Sama transakcja miała miejsce 1. października, a jej kontrowersyjność najlepiej widać w kontekście rynkowym, kiedy spojrzymy na wykres spółki (kliknij w obrazek, aby powiększyć):
Dramatyzm sytuacji podkreśla fakt, że ledwie w czwartek rano kurs akcji banku po raz pierwszy w historii przekroczył poziom 100 zł (maksimum na 100,5), aby jeszcze tego samego dnia zacząć się wyraźnie osuwać. W piątek możemy już mówić o prawdziwym krachu - notowania akcji banku otworzyły się z wielką luką w dół, aby zakończyć tydzień na poziomie zaledwie 73,3 zł. Inaczej mówiąc - od czwartkowego szczytu straciły aż 27 procent.
Co stoi za krachem?
Czwartkowy raport po sesji giełdowej. Alior Bank przyznał w nim, że zgodnie z zaleceniami KNF z marca tego roku (po wymianie korespondencji) dokona zmiany księgowania przychodów z tytułu ubezpieczeń, co bardzo negatywnie wpłynie na wynik finansowy banku za III kwartał 2013 roku. Zysk netto spadnie o ok. 105 mln zł, a kapitały własne banku obniżą się o ok. 330 mln zł.
W tym świetle ostatnie transakcje zarządu nie wyglądają najlepiej, a były szef KNF Stanisław Kluza grzmiał wczoraj w Polskim Radiu - Zachodzi wiec pytanie, czy ta wyprzedaż nie jest przypadkiem efektem spadku zaufania do tego podmiotu, albo w ogóle do spółek notowanych na rynku regulowanym. Patrząc na tą sytuację od strony nadzorczej, wydaje mi się, że istnieje kilka kwestii, które trzeba zdecydowanie wyjaśnić. Po pierwsze, czy w związku z tak dużym zdarzeniem (wymuszenie na banku sposobu księgowania przychodów z tytułu bancassuarance), miała miejsce kara dla zarządu i druga kwestia, gdyż takich spraw nie załatwia się w jeden dzień, to musiało się toczyć miesiąc, dwa, trzy, to jeśli tak było, to konieczne jest ustalenie, czy i w jaki sposób dochodziło do sprzedaży dużych pakietów akcji banku, chociażby w okresie ostatniego kwartału.
Czyżby w Alior Banku szykowała się grubsza afera?
Poczekamy, co zrobi nadzór finansowy.
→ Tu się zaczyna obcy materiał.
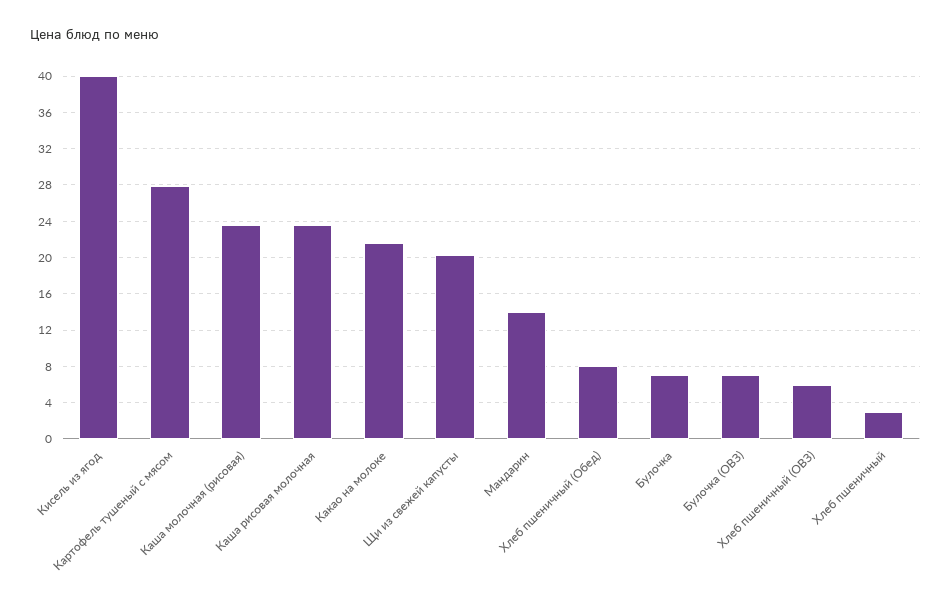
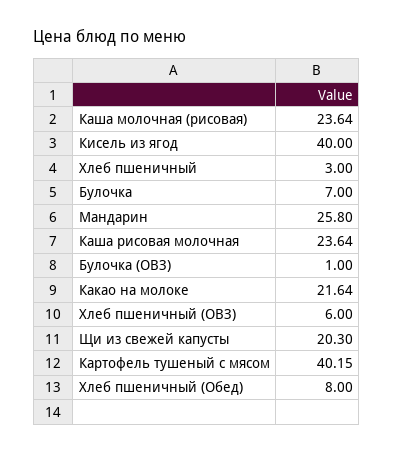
Картофель тушеный с мясом: 28 -> 40.15
Мандарин: 14 -> 25.8
Булочка (ОВЗ): 7 -> 1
Tymczasem w piątek kilka innych banków dostało rykoszetem z powodu obaw o stosowanie przez nie podobnych praktyk:
Na razie są to jedynie niepotwierdzone plotki.
Czy straty na akcjach Alior Banku dało się uniknąć?
Moim zdaniem było to bardzo trudne. Sprzedaż akcji przez zarząd wynikała z wygaśnięcia lock-upu (15 września), a pozbyto się tylko części walorów.
Poza tym aż do czwartkowego ranka kurs pięknie rósł i przebił 100 zł (ciekawostka - wczoraj Google po raz pierwszy powyżej 1000 USD), doskonale wpisując się w hossę bankową. Potem nastąpiła korekta, a po sesji wpadło info o księgowaniu ubezpieczeń. W piątek notowania wystartowały po wielkiej luce w dół z 93,9 na 75 zł i żadne stop-lossy na wiele się tu nie zdały. Jeżeli ktoś ciął straty, musiały być one bolesne w porównaniu z pięknym czwartkowym początkiem.
Zastanawia tylko panika na akcjach Aliora. Jeśli chodziłoby tylko o jednorazową operację księgową, skala przeceny wygląda nienaturalnie. I niektórzy mówią, że to jest wręcz doskonała okazja do tanich zakupów.
Ciężko mi ocenić i bardzo ciekawie zapowiada się poniedziałkowa sesja. Zarówno jeśli chodzi o Alior Bank, jak też Millennium czy Getiny.